離開雪園之後,我便回了寢房,用碗盛了些水給牛奶糖解渴。挽袖不在,我一個人這裡冷清了許多,倒是有幾分孤獨了。
晚飯過後,我便無事可做了。今日出了幾身汗,身子有些黏黏的,若是不洗個澡怕是今晚都無法入睡了。

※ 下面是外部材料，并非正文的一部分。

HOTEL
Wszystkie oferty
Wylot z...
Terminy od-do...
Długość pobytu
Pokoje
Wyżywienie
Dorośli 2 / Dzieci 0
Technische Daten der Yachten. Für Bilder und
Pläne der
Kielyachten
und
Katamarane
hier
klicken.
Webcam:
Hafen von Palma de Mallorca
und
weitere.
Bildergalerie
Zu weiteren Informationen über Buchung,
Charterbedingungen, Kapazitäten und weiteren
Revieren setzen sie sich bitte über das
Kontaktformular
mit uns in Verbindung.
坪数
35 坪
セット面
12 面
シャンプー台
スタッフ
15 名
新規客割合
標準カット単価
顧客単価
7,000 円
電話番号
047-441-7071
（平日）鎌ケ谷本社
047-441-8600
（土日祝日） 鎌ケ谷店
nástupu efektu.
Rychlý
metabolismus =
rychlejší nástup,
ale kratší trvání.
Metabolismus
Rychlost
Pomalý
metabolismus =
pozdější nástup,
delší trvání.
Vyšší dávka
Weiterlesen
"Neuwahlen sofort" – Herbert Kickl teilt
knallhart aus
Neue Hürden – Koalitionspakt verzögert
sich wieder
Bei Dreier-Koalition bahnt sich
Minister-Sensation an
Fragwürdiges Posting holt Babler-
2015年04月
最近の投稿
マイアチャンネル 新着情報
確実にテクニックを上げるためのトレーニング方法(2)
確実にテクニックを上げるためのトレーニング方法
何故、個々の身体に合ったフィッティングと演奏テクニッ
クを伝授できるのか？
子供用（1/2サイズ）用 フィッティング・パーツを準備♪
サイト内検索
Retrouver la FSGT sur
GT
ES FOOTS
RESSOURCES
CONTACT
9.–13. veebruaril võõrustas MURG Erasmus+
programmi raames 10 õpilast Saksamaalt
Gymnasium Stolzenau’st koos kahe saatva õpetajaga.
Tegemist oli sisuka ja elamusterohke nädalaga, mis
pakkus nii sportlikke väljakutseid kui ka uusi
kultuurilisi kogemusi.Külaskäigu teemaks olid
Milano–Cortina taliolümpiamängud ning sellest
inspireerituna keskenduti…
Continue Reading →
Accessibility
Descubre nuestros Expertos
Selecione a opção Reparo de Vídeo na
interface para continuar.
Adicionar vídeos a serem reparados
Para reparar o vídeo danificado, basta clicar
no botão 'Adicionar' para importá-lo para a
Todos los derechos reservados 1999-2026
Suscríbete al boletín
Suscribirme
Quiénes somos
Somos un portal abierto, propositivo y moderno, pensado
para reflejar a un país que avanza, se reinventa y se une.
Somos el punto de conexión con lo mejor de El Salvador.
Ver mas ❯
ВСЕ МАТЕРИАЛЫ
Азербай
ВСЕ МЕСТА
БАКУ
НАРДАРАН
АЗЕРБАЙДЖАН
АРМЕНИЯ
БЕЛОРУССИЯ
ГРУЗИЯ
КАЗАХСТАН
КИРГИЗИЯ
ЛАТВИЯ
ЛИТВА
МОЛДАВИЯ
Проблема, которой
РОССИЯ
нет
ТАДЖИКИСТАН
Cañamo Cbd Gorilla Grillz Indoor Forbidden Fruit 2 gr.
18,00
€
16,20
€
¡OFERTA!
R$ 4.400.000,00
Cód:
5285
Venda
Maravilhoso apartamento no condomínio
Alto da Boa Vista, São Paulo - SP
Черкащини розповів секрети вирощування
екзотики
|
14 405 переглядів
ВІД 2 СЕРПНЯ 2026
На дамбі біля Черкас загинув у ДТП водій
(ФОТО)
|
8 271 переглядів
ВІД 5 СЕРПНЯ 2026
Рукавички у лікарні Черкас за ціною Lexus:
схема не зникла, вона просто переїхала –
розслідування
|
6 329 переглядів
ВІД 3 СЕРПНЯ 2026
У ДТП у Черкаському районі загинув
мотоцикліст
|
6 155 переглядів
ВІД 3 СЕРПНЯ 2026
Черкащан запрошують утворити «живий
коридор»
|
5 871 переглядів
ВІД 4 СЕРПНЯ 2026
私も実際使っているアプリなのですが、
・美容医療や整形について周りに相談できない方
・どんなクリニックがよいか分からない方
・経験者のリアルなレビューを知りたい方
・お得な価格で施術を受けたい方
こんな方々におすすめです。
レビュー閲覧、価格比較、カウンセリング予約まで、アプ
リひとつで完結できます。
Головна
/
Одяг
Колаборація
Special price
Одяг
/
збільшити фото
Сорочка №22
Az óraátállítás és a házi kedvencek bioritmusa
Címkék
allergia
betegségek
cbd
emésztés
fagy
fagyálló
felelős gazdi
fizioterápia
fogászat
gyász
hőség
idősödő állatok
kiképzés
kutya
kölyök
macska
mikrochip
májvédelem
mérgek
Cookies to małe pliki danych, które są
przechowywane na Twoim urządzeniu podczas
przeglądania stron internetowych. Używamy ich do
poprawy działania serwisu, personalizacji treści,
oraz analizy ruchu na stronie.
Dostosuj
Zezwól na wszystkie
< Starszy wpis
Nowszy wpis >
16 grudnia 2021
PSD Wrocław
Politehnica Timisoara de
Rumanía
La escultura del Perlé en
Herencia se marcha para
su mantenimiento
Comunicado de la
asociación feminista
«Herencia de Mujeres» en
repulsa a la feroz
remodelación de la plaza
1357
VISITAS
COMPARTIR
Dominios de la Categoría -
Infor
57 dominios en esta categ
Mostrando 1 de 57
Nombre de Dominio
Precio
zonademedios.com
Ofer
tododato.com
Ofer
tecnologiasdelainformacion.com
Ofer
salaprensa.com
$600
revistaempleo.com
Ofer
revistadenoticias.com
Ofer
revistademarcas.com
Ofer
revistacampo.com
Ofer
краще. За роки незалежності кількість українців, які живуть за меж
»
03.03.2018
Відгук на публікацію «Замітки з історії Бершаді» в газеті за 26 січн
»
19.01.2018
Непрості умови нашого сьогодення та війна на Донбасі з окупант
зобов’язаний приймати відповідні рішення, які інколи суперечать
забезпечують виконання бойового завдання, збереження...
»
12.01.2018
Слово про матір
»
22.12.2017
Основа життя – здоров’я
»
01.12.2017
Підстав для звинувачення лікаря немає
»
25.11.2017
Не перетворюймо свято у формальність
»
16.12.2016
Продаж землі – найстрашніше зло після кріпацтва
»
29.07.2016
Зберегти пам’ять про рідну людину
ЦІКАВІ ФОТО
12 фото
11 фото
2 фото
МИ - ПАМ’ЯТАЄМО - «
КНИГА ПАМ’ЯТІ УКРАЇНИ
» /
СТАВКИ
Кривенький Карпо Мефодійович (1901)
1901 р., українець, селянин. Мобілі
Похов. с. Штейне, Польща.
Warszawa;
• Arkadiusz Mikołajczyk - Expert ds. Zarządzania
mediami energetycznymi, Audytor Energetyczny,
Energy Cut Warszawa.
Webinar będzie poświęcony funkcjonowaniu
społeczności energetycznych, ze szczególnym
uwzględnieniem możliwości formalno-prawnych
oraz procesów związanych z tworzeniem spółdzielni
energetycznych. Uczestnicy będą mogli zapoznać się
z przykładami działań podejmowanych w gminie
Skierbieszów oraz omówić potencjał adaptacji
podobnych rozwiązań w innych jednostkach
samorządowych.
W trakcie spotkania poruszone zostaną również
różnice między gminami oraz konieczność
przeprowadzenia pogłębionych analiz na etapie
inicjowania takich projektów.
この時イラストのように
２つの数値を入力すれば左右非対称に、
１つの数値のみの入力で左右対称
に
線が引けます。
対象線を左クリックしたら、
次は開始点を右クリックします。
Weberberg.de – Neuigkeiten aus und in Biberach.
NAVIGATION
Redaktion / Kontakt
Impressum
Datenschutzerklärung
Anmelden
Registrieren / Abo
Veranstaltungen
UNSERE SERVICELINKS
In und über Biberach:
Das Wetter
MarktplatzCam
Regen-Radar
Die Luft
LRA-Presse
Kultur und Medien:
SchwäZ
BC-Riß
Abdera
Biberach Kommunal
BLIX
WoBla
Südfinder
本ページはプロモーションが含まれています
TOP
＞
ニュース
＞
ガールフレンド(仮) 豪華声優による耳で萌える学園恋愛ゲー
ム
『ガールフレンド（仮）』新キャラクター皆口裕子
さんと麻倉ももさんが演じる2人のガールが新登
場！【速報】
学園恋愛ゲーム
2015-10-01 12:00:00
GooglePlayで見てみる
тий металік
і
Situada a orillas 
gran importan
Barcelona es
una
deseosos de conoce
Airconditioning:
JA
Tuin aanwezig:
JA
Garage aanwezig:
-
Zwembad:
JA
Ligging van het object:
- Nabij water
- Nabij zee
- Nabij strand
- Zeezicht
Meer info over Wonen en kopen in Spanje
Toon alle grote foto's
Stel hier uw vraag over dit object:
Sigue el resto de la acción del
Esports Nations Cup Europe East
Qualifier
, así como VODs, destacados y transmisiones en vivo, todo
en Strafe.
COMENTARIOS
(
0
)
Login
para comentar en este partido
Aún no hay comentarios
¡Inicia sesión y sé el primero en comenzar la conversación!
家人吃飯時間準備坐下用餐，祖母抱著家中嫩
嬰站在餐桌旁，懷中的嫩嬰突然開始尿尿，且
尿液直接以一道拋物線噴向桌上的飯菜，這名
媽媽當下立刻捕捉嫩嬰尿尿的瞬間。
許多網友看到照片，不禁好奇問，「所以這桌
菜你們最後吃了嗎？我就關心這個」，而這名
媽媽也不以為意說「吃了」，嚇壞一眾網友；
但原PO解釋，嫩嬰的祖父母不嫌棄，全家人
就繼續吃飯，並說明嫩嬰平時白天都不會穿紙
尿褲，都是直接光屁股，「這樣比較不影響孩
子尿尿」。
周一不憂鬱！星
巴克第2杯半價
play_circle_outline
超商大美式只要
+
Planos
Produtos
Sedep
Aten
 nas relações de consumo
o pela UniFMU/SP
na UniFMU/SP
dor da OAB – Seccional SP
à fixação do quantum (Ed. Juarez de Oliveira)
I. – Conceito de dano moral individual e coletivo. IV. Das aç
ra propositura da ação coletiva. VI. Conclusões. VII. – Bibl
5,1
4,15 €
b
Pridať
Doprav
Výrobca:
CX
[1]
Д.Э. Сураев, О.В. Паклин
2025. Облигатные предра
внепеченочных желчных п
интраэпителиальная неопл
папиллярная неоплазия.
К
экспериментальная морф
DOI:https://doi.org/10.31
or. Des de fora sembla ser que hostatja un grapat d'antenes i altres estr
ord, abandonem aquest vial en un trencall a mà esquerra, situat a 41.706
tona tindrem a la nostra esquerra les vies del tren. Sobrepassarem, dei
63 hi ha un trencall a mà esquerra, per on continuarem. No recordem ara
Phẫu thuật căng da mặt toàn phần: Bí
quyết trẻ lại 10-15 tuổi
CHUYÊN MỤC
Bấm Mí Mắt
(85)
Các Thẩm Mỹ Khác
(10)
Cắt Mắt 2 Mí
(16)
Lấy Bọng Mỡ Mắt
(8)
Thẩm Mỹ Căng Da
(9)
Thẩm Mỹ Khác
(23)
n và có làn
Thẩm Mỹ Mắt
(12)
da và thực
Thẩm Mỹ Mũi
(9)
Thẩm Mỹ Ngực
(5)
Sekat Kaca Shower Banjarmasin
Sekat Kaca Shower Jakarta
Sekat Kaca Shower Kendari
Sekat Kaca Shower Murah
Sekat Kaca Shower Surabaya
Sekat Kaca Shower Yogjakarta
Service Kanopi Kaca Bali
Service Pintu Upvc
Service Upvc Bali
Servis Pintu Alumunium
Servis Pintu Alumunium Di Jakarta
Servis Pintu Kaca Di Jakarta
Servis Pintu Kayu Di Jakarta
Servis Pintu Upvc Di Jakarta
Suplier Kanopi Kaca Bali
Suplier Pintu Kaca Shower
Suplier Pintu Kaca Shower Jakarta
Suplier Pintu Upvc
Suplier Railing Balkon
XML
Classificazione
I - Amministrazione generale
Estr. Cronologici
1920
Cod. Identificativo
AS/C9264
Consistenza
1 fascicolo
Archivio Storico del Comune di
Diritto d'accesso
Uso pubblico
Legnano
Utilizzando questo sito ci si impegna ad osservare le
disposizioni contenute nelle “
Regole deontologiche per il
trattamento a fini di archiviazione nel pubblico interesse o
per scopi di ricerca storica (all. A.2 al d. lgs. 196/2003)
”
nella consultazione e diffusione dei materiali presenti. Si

我翻了一套換洗的衣裳,便向着澡房奔去。墨園給下人的澡房只有一間,平日裡丫鬟們都是好幾日才洗個澡,這澡房大多時候也都空着。
我到的時候,澡房還空着。澡房裡邊放了一個大木桶,是用來盛洗澡水的。這種天氣,我用不着洗太熱的水,於是在伙房裡提了兩桶熱水,再加些冷水便足夠。
到了這個世界,能洗一個澡着實是不容易的。脫了衣裳,跨進澡盆我便覺着十分舒服,若是日日能洗個這麼舒服的澡,那該多好。
正當我洗得十分舒服的時候,耳邊響起一聲吱呀的開門聲,我一個激靈,對着屏風外面喊:“誰?”
沒人應我,但是確確實實方纔我聽到了開門聲,我靜靜聽了許久,還是沒甚動靜。我便繼續洗,隨後又是一聲吱呀的響聲,我提高了嗓音,再喊一句,“誰?誰在外面?”
還是沒有迴應,我十分好奇。以我現在的體形,怎麼也提不起猥瑣人士的偷窺欲纔是。若不是偷窺,那又該是什麼?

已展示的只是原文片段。